Although

we found that Lgals3−/− TREG cells produce higher amounts of IL-10 than WT TREG cells that could influence susceptibility to L. major infection, we cannot rule out the possibility that this endogenous lectin could also influence IL-10 production by other immune cells, including macrophages or B cells. This effect Torin 1 in vitro is important given recent studies showing the role of IL-10-producing B cells in controlling susceptibility to L. major infection [37]. Moreover, we previously found that macrophages from Lgals3−/– mice produce higher amounts of IL-10 in comparison with WT mice [7], suggesting that IL-10 may serve as a general effector target of the immunoregulatory activity of galectin-3. These results raise the question of whether galectin-3 could play a pivotal role in controlling IL-10 gene transcription and ultimately limiting TREG cell functionality. Our findings add to the recently documented role of galectin-3 in modulating the severity of L. major infection by facilitating neutrophil recruitment to sites of infection [38]. Thus, distinct galectin-3-regulated mechanisms may dictate susceptibility to L. major infection. Notch receptors and their ligands are important factors that contribute to the generation, expansion,

and function of TREG cells [22]. Notch-3 expression is a hallmark of TREG cells and Notch-3-mediated signaling positively regulates the expansion of TREG cells [39]. We found that Notch-1 and Notch-3 receptors Z-VAD-FMK are differentially expressed on TREG cells from WT versus Lgals3−/− mice.
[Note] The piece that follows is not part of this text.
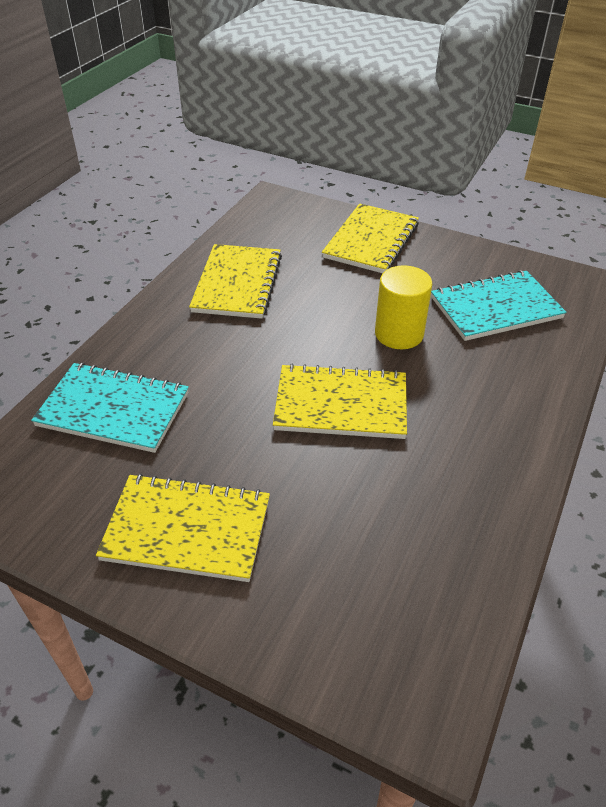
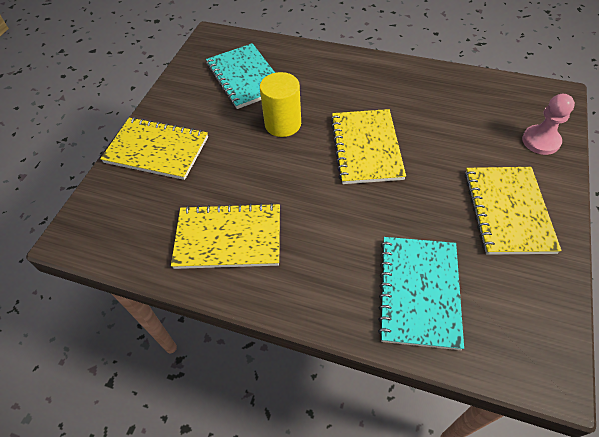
camera: 95 degrees left, 10 degrees up
(311, 630) = (540, 141): none -> pink pawn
Surprisingly, in our model,

Notch-3 expression was found to be downregulated in TREG cells from infected Lgals3−/− mice. Despite this fact, we detected high levels of Tyrosine-protein kinase BLK Hes-1 transcripts in Lgals3−/− mice, suggesting a more pronounced activation of this pathway. In fact, Anastasi et al. [39] showed that transgenic mice overexpressing the active intracellular domain of Notch-3 display increased accumulation of TREG cells in lymphoid organs and increased expression of IL-10. Activation of Notch signaling directly affects TREG-cell function by regulating Foxp3 expression through RBP-J- and Hes1-dependent mechanisms [40, 41]. In addition, recent reports show that Notch signaling regulates IL-10 production by Th1 cells through a STAT4-dependent mechanism that converts pro-inflammatory Th1 cells into T cells with regulatory activity [42]. These observations led us to propose that increased IL-10 production in Lgals3−/− mice during infection was, at least in part, associated with higher activation of Notch signaling in these cells. This hypothesis has been confirmed by the fact that in vitro differentiated TREG cells from Lgals3−/− mice produced more IL-10 and were more resistant to inhibition of the Notch pathway.